# REQUEST
All of the listing is to be written out word for word, with the pictures left out.
<<<<
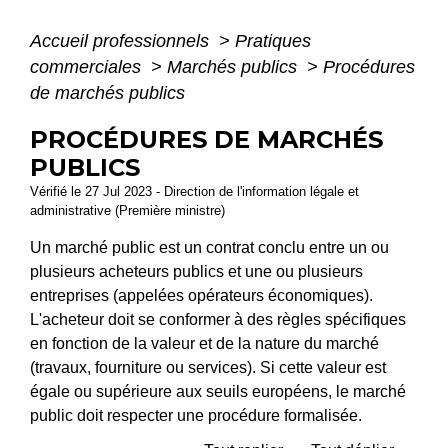
Accueil professionnels
>
Pratiques
commerciales
>
Marchés publics
>
Procédures
de marchés publics
PROCÉDURES DE MARCHÉS
PUBLICS
Vérifié le 27 Jul 2023 - Direction de l'information légale et
administrative (Première ministre)
Un marché public est un contrat conclu entre un ou
plusieurs acheteurs publics et une ou plusieurs
entreprises (appelées opérateurs économiques).
L'acheteur doit se conformer à des règles spécifiques
en fonction de la valeur et de la nature du marché
(travaux, fourniture ou services). Si cette valeur est
égale ou supérieure aux seuils européens, le marché
public doit respecter une procédure formalisée.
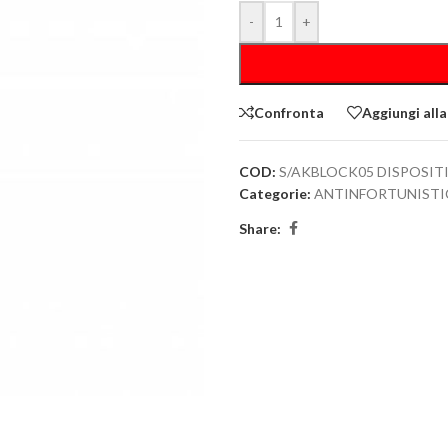
-
+
Confronta
Aggiungi alla
COD:
S/AKBLOCK05 DISPOSIT
Categorie:
ANTINFORTUNISTI
Share:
>>>>
# REPLY
Accueil professionnels
>
Pratiques
commerciales
>
Marchés publics
>
Procédures
de marchés publics
PROCÉDURES DE MARCHÉS
PUBLICS
Vérifié le 27 Jul 2023 - Direction de l'information légale et
administrative (Première ministre)
Un marché public est un contrat conclu entre un ou
plusieurs acheteurs publics et une ou plusieurs
entreprises (appelées opérateurs économiques).
L'acheteur doit se conformer à des règles spécifiques
en fonction de la valeur et de la nature du marché
(travaux, fourniture ou services). Si cette valeur est
égale ou supérieure aux seuils européens, le marché
public doit respecter une procédure formalisée.
-
+
Confronta
Aggiungi alla
COD:
S/AKBLOCK05 DISPOSIT
Categorie:
ANTINFORTUNISTI
Share:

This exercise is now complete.